NCB announces NCERCC’s work will continue

Following months of uncertainty, the National Children's Bureau (NCB) has announced that the work of the National Centre for Excellence in Residential Child...

Following months of uncertainty, the National Children’s Bureau (NCB) has announced that the work of the National Centre for Excellence in Residential Child Care (NCERCC) will be able to continue.

A new service called NCB Residential Child Care (NCBRCC), led by former manager of the NCERCC Jonathan Stanley, will continue the centre’s remit of sector-led support and improvement. An NCB spokesperson said the funding had come from existing resources.

The NCBRCC will maintain services such as the NCERCC’s website, which will be renamed and enlarged, and the Children’s Residential Network, as well as developing and promoting a training and consultancy service and undertaking an assessment of its longer-term potential for growth and development.
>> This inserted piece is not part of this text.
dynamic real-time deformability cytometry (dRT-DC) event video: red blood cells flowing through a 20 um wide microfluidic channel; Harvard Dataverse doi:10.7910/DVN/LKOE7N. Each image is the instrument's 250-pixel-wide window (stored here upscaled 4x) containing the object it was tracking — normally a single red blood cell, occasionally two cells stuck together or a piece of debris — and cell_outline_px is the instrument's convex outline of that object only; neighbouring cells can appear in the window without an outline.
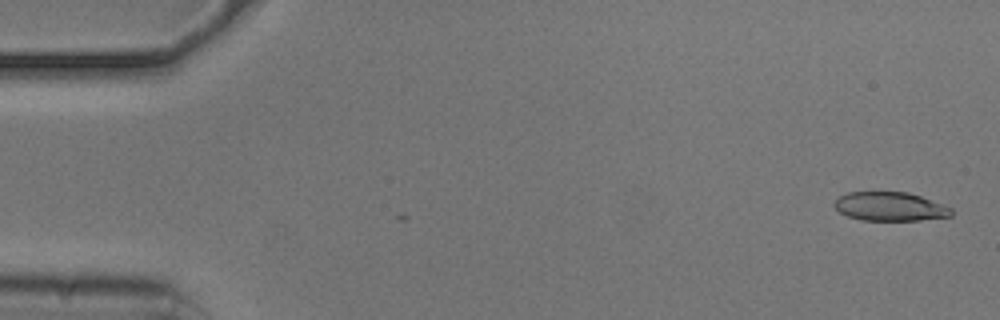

The announcement – which follows the former government’s decision to put the NCERCC’s annual funding towards a new private contract for supporting and challenging children’s homes – will delight supporters of the NCERCC, who were concerned the charity’s body of work would be lost.

Stanley said: “With NCBRCC we will continue our work of translating policy into effective practice, making a real difference to children and practitioners and continue to advocate for the voices of children in residential child care to be heard and for their needs to be addressed.”

The new service provides, he said, “an opportunity to carry on supporting the whole residential child care sector, including local authorities, voluntary and private, care, education and health organisations.”

He added: “We have been greatly boosted by the hundreds of messages received from the sector detailing the benefits they have gained from NCERCC, as a model of the significant improvements in outcomes that can be made by sector-led support.

“The sector repeatedly tells us that without services like NCERCC and NCBRCC, partnership working would be much harder and more isolated, and that these services help residential child care to be recognised, respected and listened to as a profession, with consequent outcomes and opportunities for the young people in our care being raised significantly.”